Task goal: Would you copy each line of the data below that has "source"?

Data supplied:
▬▬▬▬▬▬▬▬▬▬

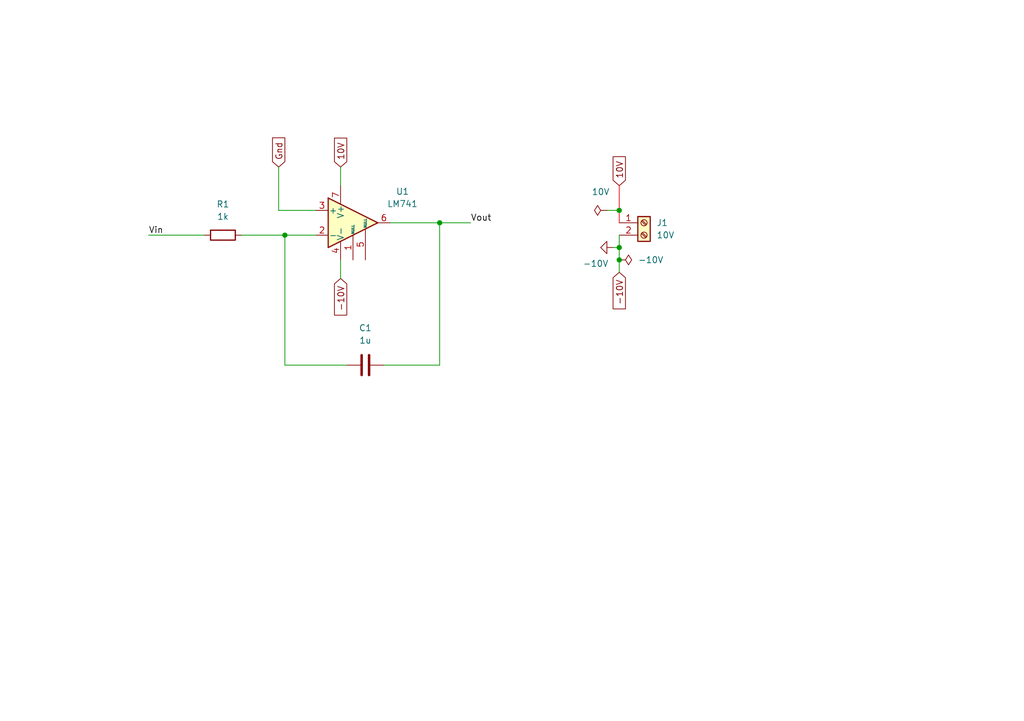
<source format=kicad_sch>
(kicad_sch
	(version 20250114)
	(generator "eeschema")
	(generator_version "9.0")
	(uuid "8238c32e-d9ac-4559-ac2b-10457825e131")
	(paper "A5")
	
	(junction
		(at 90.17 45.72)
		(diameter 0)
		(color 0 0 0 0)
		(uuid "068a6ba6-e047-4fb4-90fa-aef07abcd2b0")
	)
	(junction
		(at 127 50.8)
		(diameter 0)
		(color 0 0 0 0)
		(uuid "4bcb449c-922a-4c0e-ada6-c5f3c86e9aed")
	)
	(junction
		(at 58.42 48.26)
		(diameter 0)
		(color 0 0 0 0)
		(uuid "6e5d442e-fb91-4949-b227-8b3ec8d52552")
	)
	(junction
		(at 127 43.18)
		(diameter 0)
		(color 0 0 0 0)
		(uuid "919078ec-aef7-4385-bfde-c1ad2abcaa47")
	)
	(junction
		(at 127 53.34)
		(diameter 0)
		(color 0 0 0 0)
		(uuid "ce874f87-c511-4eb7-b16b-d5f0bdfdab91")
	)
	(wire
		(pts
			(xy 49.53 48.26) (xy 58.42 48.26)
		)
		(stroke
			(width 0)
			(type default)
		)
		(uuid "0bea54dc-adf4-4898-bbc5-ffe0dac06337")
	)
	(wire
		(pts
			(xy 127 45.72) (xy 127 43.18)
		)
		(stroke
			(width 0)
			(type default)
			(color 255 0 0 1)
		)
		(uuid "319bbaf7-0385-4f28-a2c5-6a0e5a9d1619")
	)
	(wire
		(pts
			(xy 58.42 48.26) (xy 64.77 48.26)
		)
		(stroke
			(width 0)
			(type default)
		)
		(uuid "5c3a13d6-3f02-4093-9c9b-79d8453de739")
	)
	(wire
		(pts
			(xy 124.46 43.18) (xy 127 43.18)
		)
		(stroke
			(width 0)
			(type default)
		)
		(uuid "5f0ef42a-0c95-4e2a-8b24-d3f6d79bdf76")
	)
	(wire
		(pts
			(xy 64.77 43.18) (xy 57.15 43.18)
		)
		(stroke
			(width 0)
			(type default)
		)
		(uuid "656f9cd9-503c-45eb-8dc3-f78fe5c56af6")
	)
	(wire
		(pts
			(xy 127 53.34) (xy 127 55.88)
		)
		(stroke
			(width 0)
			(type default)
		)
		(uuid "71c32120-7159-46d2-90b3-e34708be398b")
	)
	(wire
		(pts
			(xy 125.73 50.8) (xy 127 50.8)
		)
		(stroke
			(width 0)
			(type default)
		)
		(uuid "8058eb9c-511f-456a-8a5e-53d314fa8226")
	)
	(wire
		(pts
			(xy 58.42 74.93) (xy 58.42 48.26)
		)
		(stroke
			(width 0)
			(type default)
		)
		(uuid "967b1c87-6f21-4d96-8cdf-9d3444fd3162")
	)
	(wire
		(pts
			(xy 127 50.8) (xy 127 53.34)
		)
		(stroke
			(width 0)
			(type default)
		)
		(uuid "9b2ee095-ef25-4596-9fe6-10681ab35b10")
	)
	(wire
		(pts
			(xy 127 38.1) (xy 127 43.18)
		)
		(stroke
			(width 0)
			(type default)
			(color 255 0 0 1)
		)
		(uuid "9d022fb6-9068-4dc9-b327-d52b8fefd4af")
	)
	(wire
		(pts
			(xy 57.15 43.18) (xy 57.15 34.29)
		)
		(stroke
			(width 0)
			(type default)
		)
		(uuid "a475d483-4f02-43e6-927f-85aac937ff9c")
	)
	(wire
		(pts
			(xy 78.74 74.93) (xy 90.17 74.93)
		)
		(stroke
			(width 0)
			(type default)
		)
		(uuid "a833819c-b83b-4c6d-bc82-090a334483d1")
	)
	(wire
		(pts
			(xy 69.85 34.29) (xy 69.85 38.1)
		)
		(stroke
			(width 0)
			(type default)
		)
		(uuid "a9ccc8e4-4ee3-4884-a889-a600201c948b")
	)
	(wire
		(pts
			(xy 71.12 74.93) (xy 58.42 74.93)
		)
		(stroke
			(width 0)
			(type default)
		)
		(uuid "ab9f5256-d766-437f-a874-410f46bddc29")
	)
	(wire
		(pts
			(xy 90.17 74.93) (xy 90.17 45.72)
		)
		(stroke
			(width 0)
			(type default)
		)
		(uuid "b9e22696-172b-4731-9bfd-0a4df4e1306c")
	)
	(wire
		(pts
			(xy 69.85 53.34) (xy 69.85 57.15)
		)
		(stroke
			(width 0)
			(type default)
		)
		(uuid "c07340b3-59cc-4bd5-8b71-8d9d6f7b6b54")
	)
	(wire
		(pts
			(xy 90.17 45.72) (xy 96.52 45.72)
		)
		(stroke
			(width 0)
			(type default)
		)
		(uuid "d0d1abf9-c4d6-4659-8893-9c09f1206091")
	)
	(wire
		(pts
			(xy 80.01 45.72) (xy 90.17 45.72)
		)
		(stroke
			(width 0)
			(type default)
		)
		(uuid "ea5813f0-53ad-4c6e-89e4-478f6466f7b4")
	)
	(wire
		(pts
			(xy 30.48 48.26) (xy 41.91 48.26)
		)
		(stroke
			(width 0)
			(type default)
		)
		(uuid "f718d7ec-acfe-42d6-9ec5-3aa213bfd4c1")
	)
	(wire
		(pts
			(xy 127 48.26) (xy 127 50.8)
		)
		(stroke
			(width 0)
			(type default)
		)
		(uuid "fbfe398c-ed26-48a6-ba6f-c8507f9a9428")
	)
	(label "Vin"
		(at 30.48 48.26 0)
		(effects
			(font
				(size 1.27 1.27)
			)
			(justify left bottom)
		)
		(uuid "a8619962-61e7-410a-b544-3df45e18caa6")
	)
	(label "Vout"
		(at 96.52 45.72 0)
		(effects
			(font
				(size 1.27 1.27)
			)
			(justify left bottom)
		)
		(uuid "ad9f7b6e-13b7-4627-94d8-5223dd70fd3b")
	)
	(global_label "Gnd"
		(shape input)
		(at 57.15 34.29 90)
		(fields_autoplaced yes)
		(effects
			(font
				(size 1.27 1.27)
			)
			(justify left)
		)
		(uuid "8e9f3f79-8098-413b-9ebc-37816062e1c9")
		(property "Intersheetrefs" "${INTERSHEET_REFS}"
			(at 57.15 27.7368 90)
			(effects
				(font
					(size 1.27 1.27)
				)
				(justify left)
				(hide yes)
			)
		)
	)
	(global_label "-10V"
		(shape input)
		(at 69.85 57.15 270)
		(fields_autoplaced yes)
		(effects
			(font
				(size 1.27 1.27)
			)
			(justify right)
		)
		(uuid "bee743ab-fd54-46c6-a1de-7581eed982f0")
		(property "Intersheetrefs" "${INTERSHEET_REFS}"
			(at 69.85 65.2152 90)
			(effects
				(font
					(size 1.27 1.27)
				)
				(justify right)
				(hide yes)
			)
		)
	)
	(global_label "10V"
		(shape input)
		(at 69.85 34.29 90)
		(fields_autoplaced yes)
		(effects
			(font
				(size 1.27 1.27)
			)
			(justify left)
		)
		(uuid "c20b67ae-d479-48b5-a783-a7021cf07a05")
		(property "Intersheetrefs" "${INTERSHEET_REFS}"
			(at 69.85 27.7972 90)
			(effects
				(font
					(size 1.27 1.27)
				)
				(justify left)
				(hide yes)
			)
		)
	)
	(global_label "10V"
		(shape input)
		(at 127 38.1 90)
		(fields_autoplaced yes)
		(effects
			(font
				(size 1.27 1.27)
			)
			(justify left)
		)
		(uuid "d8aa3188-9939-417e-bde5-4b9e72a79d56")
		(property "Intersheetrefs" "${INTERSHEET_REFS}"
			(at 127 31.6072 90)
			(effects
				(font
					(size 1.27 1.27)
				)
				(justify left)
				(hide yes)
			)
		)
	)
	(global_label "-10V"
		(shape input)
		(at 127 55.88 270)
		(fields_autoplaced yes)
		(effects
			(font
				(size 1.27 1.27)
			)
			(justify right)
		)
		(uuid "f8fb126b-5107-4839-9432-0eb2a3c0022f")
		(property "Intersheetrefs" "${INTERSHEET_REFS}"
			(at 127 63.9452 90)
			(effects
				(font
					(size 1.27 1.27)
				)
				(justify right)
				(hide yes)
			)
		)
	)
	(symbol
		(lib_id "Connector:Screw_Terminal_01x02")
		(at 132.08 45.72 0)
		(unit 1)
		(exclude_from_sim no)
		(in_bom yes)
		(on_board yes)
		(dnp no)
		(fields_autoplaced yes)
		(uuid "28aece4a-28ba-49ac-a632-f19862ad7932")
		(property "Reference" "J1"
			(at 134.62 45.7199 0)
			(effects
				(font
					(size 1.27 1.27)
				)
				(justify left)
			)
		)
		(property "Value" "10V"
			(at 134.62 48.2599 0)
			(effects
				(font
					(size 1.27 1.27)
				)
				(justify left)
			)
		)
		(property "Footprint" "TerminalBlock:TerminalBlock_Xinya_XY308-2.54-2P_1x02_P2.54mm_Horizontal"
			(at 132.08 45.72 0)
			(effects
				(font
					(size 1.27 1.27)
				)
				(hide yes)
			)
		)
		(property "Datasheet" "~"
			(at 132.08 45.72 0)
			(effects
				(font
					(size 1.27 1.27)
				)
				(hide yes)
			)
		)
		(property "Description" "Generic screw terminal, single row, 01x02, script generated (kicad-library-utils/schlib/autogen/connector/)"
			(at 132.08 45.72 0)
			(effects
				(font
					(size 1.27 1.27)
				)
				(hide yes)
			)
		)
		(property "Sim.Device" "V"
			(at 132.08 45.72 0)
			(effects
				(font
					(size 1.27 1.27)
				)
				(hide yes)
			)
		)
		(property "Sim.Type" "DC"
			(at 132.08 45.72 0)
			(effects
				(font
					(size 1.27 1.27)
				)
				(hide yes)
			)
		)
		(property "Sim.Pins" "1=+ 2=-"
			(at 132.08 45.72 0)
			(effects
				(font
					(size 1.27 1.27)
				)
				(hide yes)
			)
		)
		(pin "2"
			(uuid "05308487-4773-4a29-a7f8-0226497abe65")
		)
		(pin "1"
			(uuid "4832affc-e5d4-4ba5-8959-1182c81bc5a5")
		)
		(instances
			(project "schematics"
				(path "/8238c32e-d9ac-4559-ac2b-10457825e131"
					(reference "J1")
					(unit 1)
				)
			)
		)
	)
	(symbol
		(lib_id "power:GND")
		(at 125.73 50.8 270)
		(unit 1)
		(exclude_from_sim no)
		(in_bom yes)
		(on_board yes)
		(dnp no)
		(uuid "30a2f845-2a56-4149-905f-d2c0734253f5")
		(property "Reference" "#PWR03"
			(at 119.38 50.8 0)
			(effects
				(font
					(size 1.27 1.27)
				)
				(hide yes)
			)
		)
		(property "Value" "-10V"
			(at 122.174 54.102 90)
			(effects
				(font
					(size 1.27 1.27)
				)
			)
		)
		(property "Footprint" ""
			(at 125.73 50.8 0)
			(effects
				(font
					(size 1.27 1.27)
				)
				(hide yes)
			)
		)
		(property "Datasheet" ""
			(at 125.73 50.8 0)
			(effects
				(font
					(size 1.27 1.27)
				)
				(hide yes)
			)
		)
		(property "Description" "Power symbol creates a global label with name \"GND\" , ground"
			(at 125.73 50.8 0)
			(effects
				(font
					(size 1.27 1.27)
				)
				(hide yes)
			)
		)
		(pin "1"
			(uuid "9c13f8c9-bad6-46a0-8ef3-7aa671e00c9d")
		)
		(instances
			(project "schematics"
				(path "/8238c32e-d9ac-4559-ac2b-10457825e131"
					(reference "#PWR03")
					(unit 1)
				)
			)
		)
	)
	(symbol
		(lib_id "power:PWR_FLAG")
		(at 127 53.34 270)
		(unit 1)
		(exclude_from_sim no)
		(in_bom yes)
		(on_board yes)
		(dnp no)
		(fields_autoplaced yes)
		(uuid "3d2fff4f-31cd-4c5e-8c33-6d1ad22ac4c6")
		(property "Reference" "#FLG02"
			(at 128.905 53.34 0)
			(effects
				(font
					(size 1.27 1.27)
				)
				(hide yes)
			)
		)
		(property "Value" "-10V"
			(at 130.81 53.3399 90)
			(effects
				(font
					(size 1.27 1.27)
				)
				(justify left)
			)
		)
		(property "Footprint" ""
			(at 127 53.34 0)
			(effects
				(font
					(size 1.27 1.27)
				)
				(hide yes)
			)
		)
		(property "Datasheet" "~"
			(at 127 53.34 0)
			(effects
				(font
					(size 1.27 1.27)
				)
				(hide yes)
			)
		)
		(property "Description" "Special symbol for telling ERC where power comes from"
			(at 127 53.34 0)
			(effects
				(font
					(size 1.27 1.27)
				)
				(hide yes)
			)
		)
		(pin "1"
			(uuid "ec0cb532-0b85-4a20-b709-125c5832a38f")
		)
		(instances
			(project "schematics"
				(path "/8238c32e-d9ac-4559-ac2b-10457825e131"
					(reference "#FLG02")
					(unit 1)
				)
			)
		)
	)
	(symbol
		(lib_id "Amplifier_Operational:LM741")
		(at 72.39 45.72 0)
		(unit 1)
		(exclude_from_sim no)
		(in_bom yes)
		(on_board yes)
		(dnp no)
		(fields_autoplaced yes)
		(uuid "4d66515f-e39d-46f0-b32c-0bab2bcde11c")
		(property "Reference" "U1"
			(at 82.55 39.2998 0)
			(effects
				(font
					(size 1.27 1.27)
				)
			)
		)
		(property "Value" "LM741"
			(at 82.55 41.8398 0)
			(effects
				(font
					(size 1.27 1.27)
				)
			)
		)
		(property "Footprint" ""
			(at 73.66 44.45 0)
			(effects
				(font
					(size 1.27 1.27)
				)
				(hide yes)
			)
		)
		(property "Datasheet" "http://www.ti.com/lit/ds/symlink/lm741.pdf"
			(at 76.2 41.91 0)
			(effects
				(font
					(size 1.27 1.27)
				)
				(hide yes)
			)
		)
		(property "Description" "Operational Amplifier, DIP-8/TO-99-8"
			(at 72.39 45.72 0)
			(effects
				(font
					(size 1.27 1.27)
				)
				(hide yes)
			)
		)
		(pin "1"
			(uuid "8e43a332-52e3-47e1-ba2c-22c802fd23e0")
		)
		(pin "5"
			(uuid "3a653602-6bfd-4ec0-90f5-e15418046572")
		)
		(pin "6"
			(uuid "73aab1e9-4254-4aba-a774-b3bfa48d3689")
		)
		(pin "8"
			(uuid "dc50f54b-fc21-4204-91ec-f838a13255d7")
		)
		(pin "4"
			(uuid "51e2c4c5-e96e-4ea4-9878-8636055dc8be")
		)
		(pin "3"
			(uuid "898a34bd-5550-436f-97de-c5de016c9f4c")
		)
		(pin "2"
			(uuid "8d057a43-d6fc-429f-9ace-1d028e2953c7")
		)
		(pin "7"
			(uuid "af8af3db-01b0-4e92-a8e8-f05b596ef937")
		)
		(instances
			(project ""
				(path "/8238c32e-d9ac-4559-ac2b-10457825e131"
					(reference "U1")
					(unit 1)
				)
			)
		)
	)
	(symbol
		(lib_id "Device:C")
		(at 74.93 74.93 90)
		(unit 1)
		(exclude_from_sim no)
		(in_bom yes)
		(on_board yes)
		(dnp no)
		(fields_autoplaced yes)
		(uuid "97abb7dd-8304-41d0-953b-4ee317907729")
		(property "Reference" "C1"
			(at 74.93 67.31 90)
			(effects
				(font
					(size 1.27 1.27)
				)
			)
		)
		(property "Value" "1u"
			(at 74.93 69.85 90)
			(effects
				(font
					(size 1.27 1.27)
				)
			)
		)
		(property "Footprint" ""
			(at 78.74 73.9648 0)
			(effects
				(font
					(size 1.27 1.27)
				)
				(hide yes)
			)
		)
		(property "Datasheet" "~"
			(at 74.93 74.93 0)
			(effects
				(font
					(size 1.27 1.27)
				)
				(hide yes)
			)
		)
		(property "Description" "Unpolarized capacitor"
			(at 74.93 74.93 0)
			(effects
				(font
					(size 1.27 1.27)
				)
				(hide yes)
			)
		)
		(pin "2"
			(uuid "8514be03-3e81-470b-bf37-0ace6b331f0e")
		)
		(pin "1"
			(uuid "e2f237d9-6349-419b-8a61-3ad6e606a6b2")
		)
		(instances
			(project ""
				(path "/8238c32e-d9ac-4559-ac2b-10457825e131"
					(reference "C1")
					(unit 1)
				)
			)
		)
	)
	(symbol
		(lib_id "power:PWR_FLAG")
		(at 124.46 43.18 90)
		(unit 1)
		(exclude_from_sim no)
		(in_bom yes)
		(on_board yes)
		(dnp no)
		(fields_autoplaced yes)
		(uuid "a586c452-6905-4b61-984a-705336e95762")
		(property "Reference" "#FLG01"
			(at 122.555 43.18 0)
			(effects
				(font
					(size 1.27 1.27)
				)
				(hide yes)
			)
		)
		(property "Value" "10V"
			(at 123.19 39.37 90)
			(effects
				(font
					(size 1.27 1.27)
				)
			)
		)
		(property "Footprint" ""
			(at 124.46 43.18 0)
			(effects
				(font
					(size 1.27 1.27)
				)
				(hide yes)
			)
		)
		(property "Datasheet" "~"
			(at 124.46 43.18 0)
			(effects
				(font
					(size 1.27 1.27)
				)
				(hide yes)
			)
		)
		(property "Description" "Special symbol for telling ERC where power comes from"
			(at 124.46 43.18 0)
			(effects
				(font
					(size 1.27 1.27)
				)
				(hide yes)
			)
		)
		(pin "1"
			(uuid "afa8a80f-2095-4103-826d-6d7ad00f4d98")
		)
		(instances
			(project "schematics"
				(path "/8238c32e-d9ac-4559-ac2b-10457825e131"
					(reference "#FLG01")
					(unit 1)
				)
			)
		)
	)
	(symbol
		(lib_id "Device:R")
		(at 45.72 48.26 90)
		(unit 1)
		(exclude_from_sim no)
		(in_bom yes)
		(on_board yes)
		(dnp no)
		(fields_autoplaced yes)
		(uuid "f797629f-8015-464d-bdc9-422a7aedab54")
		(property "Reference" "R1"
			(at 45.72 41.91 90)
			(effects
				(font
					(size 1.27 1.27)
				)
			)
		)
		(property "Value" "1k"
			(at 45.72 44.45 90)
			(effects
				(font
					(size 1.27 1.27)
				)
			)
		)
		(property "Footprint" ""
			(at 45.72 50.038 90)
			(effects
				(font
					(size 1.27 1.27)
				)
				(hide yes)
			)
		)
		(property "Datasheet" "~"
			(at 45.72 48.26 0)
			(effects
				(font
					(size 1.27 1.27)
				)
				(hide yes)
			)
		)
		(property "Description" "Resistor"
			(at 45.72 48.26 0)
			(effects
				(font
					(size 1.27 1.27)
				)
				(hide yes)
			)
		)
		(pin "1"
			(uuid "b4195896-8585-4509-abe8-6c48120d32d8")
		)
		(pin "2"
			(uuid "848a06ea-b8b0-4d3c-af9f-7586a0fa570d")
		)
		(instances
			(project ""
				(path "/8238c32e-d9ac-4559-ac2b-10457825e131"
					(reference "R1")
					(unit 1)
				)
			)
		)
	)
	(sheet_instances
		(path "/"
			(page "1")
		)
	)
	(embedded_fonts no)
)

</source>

▬▬▬▬▬▬▬▬▬▬

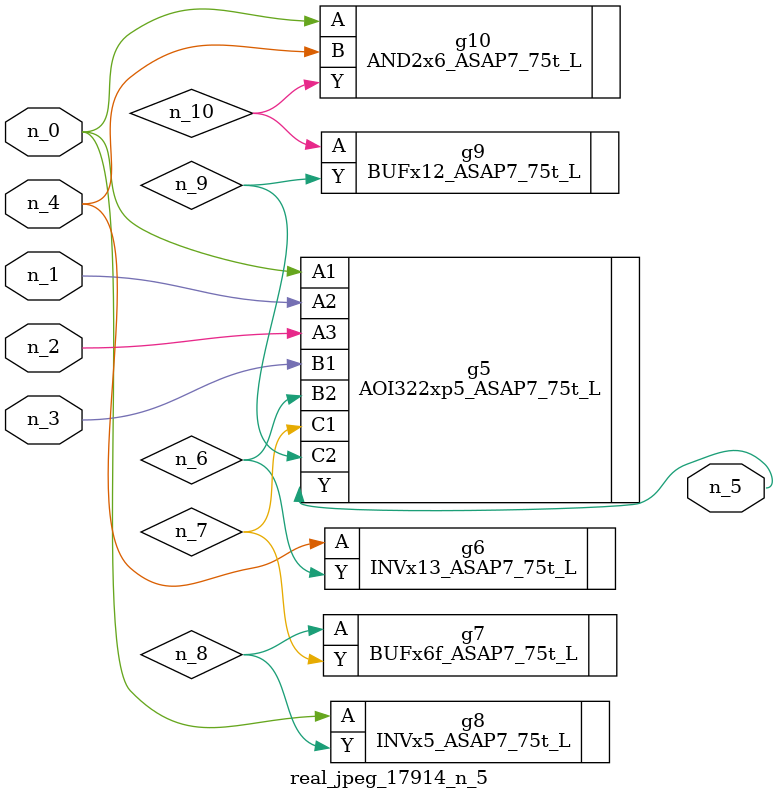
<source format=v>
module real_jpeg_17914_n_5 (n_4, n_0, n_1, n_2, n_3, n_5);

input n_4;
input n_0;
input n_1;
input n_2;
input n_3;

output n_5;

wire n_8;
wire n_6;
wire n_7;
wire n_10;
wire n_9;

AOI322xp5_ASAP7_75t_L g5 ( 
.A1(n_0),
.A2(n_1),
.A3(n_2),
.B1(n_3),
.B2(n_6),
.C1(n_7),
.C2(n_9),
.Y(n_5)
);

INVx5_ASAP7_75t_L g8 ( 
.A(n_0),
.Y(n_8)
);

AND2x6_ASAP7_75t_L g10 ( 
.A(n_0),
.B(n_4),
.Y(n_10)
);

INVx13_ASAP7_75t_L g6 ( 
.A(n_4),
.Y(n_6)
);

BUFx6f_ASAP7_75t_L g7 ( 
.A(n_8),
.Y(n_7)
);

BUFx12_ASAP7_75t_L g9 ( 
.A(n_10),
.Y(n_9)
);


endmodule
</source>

▬▬▬▬▬▬▬▬▬▬

The completed task:
<source format=kicad_sch>
</source>
<source format=v>
</source>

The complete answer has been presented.